Schweizer Kontext: robust, aber nicht immun
Die Schweiz startet aus einer Position relativer Stärke: diversifizierte Branchen, hohe Produktivität, stabile Institutionen. Gleichzeitig ist sie als exportorientierter Standort besonders exponiert gegenüber externen Risiken und Anpassungsdruck. Das SECO verweist in seinen Einschätzungen regelmässig auf die Robustheit der Schweizer Wirtschaft, betont aber auch die Bedeutung externer Unsicherheiten und regulatorischer Anforderungen. Für Unternehmen ist das die Realität zwischen Wettbewerbsfähigkeit und Compliance: Wer resilient sein will, muss beides können – liefern und regeln.

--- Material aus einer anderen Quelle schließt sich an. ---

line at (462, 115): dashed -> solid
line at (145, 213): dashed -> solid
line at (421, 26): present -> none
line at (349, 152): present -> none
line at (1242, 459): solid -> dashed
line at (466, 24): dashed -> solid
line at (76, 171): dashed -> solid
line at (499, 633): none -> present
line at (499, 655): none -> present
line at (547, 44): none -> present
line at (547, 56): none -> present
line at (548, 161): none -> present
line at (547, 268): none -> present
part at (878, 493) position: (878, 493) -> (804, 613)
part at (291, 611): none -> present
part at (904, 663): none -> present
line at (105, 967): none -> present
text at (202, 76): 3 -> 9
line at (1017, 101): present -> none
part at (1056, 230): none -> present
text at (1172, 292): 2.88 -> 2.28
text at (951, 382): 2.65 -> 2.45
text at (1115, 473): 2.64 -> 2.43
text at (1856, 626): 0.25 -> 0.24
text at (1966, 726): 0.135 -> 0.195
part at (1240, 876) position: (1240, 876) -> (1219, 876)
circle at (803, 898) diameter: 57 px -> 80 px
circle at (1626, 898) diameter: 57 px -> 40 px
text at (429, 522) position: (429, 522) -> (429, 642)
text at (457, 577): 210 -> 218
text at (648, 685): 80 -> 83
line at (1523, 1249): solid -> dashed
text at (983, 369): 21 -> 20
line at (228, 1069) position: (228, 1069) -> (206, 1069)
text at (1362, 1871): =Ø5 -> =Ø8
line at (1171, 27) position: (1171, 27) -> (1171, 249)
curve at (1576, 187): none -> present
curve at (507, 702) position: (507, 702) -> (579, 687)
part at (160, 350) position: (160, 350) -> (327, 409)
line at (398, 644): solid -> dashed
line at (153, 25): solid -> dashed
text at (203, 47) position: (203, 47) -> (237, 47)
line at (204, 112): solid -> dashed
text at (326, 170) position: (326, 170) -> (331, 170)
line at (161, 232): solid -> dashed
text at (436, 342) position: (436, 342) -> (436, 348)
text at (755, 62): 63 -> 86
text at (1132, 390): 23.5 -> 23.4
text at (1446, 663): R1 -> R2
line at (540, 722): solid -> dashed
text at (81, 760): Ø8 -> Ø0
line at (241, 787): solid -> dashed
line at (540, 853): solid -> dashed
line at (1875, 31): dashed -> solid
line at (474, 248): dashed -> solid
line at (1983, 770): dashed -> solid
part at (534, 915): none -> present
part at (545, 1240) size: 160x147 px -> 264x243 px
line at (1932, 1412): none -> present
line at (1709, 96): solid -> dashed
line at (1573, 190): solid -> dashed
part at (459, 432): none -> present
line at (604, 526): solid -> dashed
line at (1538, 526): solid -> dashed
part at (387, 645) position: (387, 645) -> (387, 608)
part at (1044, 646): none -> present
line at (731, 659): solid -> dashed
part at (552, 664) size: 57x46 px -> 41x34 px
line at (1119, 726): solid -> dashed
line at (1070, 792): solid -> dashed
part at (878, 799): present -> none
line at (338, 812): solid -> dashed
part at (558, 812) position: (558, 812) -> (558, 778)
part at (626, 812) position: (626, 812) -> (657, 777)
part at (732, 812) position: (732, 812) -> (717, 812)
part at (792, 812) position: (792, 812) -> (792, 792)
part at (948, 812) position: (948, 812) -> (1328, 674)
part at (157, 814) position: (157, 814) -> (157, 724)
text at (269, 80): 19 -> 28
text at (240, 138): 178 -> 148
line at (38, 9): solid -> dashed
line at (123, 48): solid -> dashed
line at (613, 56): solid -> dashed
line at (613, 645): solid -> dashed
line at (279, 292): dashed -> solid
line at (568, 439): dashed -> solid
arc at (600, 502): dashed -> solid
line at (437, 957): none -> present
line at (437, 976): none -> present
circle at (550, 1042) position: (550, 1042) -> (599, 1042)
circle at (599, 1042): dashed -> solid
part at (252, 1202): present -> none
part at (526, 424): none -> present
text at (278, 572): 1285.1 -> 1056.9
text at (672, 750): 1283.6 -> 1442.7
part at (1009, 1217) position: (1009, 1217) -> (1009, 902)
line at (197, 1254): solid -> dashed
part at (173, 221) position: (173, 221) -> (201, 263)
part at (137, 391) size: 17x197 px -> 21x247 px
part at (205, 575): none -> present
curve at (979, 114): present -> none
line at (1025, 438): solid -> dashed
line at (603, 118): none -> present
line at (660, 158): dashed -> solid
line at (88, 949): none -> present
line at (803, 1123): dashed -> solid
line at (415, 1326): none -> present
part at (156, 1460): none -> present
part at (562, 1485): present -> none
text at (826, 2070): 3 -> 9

Resilienz ist Entscheidungsfähigkeit unter Druck
Resilienz ist 2026 nicht mehr das Etikett für «wir kommen irgendwie durch». Resilienz ist die Fähigkeit, unter Unsicherheit handlungsfähig zu bleiben – finanziell, operativ, rechtlich und kommunikativ. Unternehmen, die Resilienz als Governance begreifen, bauen nicht nur Puffer, sie bauen vor allem Entscheidungsqualität: klare Verantwortungen, belastbare Szenarien, transparente Abhängigkeiten. In der Permakrise gewinnt nicht, wer keine Krisen hat, sondern wer sie so führt, dass das Geschäft weiterläuft.